Ti ribadisco che OSS ormai è assolutamente inutile se non controproducente. E che con i driver intel c'è sempre da disperarsi.

Anche se non corrispondono comunque tentano di far funzionare la scheda sbagliata, da qui il mio suggerimento di disabilitare la gestione audio dell'interfaccia HDMI.
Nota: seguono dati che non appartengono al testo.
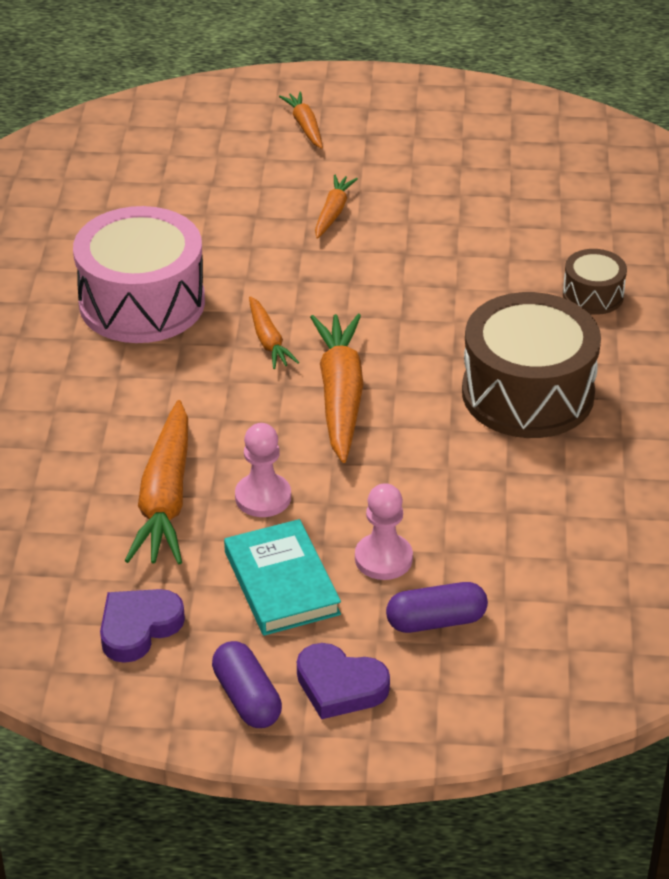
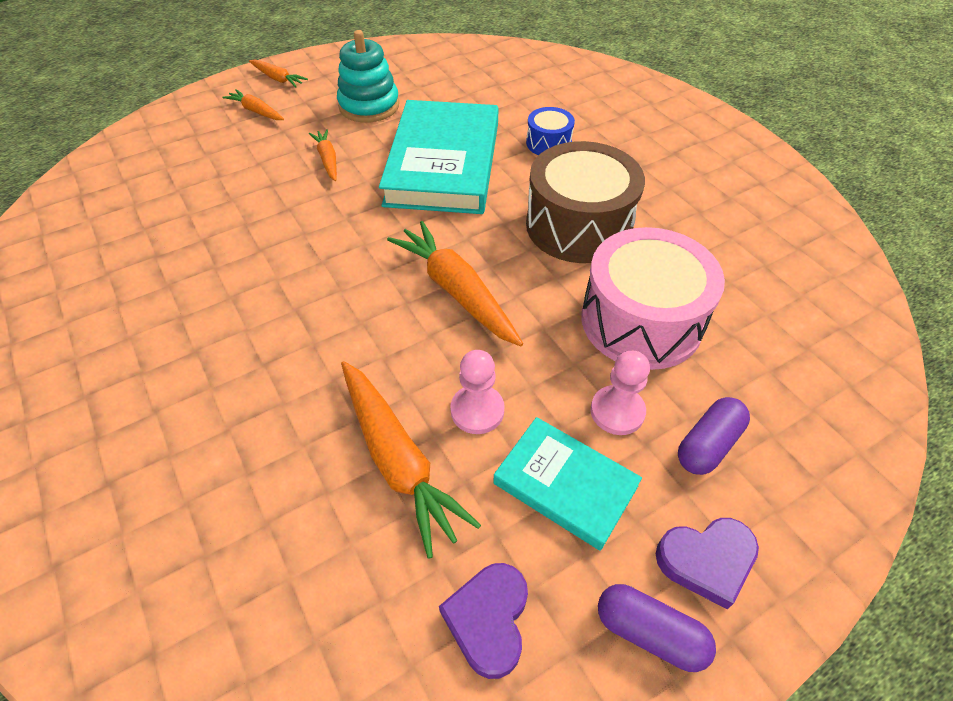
camera: 35 degrees left, 10 degrees up
pink drum [73,206,205,343] -> pink drum moved to [582,227,725,370]
orange carrot [249,296,299,369] -> orange carrot moved to [249,60,308,87]
brown drum [563,249,627,315] -> blue drum [526,107,575,155]
none -> turquoise stacking toy [337,30,399,123]
none -> turquoise book [379,100,499,214]

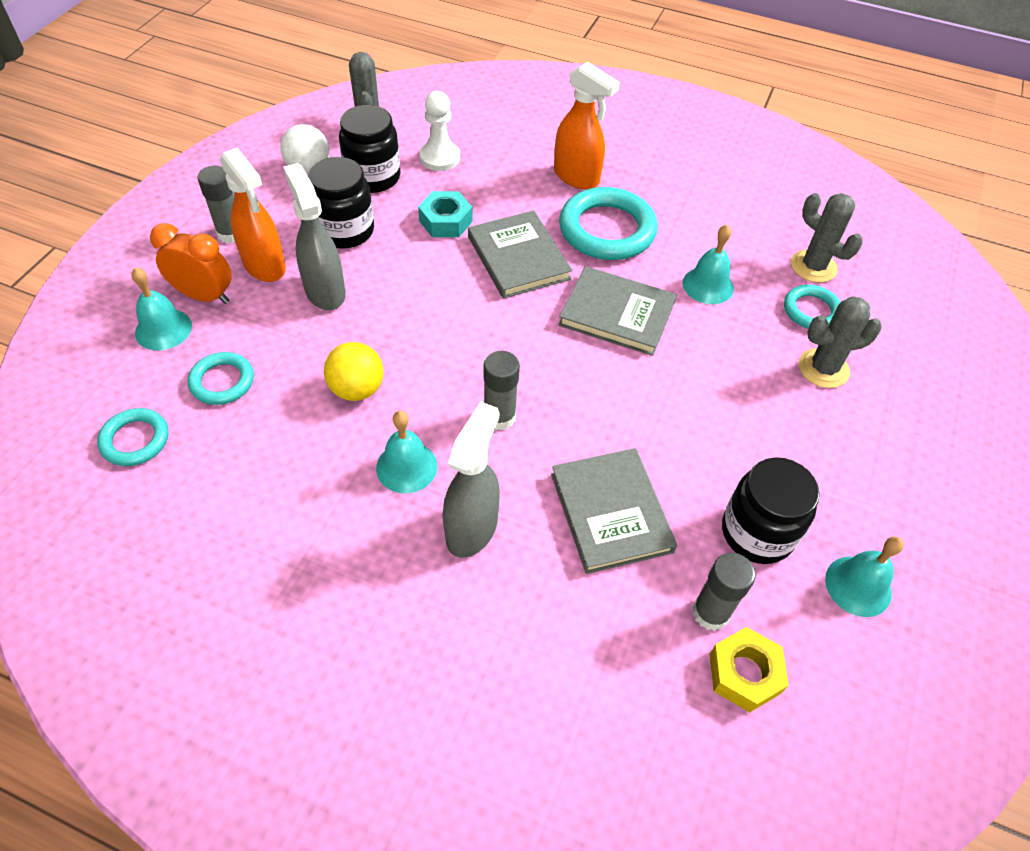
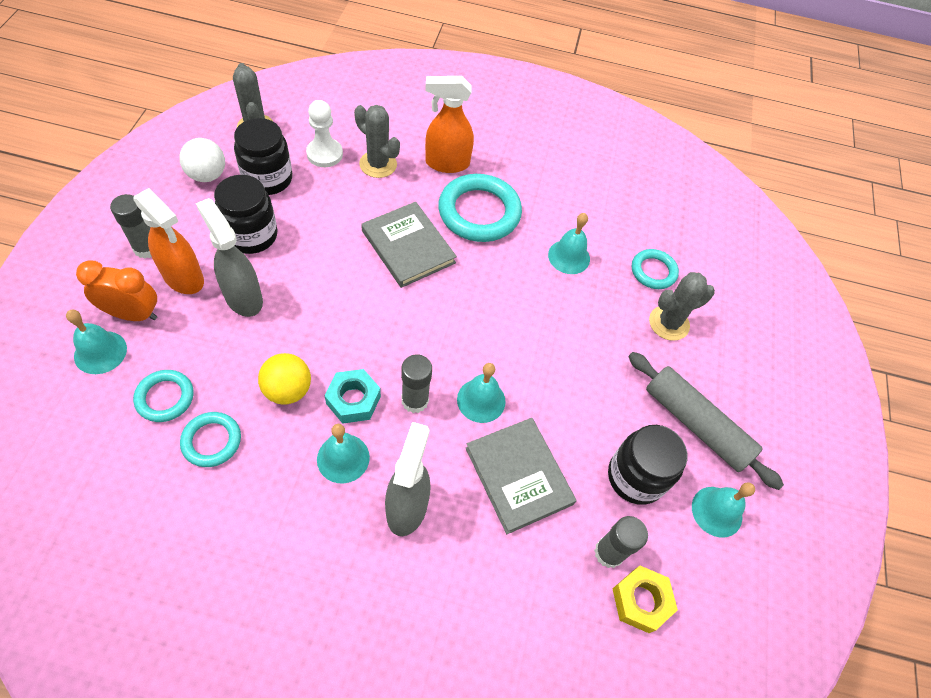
camera: 15 degrees left, 5 degrees up
turquoise ring [97,408,168,466] -> turquoise ring moved to [180,412,241,467]
turquoise nut [418,191,473,237] -> turquoise nut moved to [324,369,381,424]
orange spray bottle [554,62,620,189] -> orange spray bottle turned 150 degrees clockwise [425,76,474,173]
grey book [558,266,677,356] -> none
grey cactus [791,193,863,283] -> grey cactus moved to [354,105,400,178]
none -> turquoise bell [457,363,506,423]
none -> grey rolling pin [628,352,784,490]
Opzioni come CONFIG_SND_HDA_CODEC_VIA, se non ti servono vanno disabilitate (in menuconfig basta digitare "/" per avere il prompt di ricerca e dalla variabile arrivare a dove va configurata). E, contrariamente a quanto suggerito nella documentazione, CONFIG_SND_DYNAMIC_MINORS=Y

Configurare correttamente */etc/portage/make.conf wrote:*   

> LINGUAS="it en"
> 
> ALSA_CARDS="hda-intel"
> 
> INPUT_DEVICES="..."
> ...

 non è una cattiva idea  :Wink: 

Come ti avevo detto non sono tanto presente ultimamente...

----------

## la papera

grazie per l'interresse, provvedo subito a rimuovere oss e disabilitare HDMI...

Djinniz  il tempo e' prezioso per ogniuno di noi, ma basta una parola ogni tanto, messa al momento giusto che diventa una perla

per chi no ti sente da tempo!!!

grazie mille  :Smile: )))

----------